Abstract: Hoey (2005) proposes that 'Every word is primed to occur in, or avoid, certain positions within the discourse; these are its textual colligations'. He further argues that such primings are tied to contexts, and therefore it should not be assumed that the priming that operates in one textual domain will operate in another textual domain. One may therefore expect to find variation in the patterns of textual colligation across different genres and different disciplines.
In this paper I explore Hoey's notion of textual colligation, by examining the textual locations and environments of a variety of single and multiword items in a corpus of undergraduate assignments, derived from the British Academic Written English (BAWE) corpus. I firstly identify where the items occur in the text (in which paragraph out of how many paragraphs?), and secondly, where the items occur (and in what co-textual environment) in a paragraph (which sentence in a paragraph of how many sentences?). This establishes roughly the textual location of the item. I then examine the textual environments in which these items occur, both at a sentence level and at a broader textual level.

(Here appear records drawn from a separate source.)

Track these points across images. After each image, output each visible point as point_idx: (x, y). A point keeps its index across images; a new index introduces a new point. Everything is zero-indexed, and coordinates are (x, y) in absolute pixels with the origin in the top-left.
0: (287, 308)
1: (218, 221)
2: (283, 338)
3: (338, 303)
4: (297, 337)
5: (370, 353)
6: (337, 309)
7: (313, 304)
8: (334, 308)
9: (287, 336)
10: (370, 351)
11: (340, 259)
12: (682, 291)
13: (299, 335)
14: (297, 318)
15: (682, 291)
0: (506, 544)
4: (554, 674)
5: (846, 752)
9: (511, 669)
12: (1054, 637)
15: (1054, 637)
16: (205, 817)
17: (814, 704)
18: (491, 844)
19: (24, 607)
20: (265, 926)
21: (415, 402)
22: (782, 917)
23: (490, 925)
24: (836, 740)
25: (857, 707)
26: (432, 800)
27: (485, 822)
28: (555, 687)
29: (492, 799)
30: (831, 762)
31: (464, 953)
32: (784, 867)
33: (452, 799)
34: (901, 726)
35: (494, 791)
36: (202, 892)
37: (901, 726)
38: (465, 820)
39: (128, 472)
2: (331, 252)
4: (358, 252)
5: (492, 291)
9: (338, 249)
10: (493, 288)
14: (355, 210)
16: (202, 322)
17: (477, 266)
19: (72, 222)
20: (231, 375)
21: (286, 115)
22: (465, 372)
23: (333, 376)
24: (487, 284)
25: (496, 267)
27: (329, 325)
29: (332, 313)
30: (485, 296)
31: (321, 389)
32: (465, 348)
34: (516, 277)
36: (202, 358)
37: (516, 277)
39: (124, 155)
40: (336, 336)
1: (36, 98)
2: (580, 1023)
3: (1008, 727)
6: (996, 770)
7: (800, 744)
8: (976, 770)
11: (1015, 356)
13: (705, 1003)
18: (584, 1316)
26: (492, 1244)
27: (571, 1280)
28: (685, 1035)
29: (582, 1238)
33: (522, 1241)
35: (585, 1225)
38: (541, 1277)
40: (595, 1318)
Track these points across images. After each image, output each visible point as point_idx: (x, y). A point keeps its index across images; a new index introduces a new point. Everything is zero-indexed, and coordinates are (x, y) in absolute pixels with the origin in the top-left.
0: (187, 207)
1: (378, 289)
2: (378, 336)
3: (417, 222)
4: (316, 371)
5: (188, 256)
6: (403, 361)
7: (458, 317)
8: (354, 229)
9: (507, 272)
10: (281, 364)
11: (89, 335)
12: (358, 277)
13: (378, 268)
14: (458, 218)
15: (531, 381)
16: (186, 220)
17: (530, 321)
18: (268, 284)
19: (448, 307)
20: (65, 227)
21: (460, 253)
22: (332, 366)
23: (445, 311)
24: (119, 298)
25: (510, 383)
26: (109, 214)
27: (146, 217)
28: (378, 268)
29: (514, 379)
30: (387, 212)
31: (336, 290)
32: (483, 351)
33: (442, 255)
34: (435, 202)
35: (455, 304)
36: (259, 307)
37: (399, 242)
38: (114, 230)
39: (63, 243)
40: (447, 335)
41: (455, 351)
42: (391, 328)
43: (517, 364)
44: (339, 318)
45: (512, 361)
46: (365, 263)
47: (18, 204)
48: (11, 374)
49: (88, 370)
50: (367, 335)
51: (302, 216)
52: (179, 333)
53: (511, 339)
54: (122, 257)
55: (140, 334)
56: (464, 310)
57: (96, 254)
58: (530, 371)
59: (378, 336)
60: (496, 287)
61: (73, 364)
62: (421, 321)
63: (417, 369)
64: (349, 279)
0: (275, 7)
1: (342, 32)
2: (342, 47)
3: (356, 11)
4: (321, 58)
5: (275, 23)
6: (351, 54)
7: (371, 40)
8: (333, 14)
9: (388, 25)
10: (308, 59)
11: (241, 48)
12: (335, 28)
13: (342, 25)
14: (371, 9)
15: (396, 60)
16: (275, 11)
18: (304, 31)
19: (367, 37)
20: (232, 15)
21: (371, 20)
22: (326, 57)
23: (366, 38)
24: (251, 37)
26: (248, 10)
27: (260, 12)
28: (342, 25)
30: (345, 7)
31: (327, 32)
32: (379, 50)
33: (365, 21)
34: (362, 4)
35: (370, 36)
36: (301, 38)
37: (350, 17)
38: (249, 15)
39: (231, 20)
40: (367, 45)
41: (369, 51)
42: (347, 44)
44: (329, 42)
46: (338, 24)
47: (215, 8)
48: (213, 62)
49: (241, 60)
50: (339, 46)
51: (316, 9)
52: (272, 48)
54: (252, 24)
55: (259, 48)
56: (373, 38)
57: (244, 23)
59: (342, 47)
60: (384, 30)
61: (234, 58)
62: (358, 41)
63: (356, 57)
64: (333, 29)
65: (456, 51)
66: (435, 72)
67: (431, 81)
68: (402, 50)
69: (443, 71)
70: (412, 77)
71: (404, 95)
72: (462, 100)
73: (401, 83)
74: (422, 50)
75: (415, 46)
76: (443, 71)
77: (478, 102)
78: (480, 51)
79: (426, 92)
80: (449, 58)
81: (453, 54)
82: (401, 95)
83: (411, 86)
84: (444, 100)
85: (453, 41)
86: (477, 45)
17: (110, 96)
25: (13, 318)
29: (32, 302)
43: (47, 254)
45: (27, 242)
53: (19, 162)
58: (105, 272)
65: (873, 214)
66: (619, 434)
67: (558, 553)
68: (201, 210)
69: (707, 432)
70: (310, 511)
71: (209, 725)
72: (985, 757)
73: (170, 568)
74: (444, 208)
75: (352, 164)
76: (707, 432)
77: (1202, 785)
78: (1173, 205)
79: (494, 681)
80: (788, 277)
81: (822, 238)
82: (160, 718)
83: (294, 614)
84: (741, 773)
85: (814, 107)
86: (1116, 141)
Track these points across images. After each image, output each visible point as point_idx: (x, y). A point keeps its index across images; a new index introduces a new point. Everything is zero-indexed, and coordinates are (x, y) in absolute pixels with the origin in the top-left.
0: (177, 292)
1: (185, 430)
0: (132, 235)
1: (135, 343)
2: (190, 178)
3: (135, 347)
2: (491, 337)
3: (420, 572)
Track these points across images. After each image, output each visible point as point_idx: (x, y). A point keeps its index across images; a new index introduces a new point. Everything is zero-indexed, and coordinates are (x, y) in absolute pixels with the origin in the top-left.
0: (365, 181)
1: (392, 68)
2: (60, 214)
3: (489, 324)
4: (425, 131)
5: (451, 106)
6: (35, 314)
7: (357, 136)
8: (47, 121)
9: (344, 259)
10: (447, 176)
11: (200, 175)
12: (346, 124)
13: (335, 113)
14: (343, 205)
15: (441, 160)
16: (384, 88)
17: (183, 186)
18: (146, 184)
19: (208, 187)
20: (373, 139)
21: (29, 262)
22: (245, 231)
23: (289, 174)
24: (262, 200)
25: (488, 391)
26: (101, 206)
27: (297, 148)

The BAWE corpus contains a large number of texts taken from different disciplines and representing a range of genres. To test the notion of textual colligation further, I also discuss the evidence for disciplinary variation , and whether words or phrases are primed with different textual colligations, depending on discipline and genre. I argue that Hoey's theory helps to reunite corpus-derived observations about language with concepts of rhetoric, and that textual colligation is bound up with experiences and understandings of how texts are organised.
Hoey, Michael (2005) Lexical Priming. London: Routledge.